Private business as permanent government! Dare I suggest this has a major ring to Mussolini's corporatism? Add a perpetual war to the equation and a company who can't keep the padlocks on its top secret information and one can only ask, " How bad can it get?" Just read the entire article posted by Donald L. Barlett and James B. Steele in March 2007 about SAIC and perhaps you'll begin to understand.
Washington's $8 Billion Shadow: Politics & Power: vanityfair.com
Science Applications International Corporation, or SAIC, a Fortune 500 Company, has been operating under the radar for a long time now. In media, it is nearly always overshadowed by its smaller (yes I said smaller) but viable cohorts, Halliburton and the Bectel corporation. Unlike the latter, SAIC is the "intellectual" rather than the "muscle" end of defense contracting. It's origins stem back as early as 1960, right after the advent of the military industrial complex and Eisenhower's chilly warning that we should be a "forever vigilant" and a "well educated" society, to check the potential dangers to democracy the MIC presented. SAIC, it seems, may well be one of, if not the greatest of dangers president Eisenhower warned us about.
SAIC's first government contract came from the Defense Atomic Support Agency, or the post war Manhatten Project. Indeed Beyster himself was involved in the original. "As Eisenhower spoke, a quietly ambitious man on the other side of the country, John Robert Beyster, was going about his business as head of the accelerator-physics department at the General Atomic corporation, in La Jolla, California, one of many secretive companies that sprouted early in the atomic era. Beyster had grown up outside of Detroit, served in the navy during World War II, and earned a Ph.D. in nuclear physics from the University of Michigan before migrating to Southern California in the 1950s."
Dissatisfied with General Atomic, Beyster felt they were exploiting him and not utilizing his talents correctly. Thus the creation of SAIC. Eisenhower opened Pandora's box and Beyster ran with it!
SAIC's involvement in the nuclear energy program and more importantly, the push for nuclear energy should come as no surprise. Today they trod along in lockstep with the current administration, just as they have with every other administration since their inception.

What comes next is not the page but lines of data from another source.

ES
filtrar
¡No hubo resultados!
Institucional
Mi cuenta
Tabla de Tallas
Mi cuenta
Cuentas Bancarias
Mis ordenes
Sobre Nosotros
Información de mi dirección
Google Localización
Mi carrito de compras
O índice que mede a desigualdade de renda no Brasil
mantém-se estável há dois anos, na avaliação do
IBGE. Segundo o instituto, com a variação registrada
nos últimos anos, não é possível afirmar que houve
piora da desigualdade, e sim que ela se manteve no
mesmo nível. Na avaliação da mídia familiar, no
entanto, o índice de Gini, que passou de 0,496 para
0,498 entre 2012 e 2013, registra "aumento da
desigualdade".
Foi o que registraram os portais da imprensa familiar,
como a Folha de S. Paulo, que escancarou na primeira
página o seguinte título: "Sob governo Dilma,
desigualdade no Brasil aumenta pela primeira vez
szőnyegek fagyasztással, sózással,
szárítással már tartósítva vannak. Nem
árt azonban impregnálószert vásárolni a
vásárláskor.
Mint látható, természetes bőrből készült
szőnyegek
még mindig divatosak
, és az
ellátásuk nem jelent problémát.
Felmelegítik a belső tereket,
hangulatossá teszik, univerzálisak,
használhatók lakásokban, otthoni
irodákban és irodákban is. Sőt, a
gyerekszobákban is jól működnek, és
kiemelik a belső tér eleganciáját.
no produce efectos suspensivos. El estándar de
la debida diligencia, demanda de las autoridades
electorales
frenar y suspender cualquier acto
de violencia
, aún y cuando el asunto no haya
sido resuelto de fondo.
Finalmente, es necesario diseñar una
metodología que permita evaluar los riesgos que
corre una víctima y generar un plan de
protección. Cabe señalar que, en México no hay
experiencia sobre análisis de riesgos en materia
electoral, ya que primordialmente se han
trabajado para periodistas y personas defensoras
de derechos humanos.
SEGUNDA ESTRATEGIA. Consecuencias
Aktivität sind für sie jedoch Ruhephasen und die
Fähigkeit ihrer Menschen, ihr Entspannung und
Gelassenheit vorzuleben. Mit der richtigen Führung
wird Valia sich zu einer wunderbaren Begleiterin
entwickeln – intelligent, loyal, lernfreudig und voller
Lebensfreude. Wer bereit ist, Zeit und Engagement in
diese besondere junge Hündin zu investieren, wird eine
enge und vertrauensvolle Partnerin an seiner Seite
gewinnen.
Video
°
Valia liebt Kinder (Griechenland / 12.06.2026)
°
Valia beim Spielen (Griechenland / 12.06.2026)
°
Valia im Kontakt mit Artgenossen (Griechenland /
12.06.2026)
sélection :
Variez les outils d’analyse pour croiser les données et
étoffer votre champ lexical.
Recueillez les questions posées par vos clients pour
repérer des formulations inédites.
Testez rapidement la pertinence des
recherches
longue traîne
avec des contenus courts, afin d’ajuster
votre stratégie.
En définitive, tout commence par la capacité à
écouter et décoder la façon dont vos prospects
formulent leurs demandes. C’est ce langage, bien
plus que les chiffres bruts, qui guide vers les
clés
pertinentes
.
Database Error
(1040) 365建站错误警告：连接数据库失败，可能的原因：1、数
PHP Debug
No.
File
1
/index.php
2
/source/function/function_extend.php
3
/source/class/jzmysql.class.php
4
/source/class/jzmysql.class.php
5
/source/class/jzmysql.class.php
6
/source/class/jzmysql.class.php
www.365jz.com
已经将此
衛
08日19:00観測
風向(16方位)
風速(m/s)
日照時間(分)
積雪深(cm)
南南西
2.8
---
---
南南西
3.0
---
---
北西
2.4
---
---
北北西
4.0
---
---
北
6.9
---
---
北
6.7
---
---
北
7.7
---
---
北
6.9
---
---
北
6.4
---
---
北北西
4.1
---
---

The current Bush Administration (just like it's "daddy" predecessor) loves anything nuclear. Afterall, there is money involved. Big money! This is why they are pushing so readily for the nuclear alternative "to solve," among other things, our current energy crisis, at a time when we can't figure out how to get rid of the ever growing stockpile of nuclear waste we are now swimming in and have accumulated over the past 50 odd years!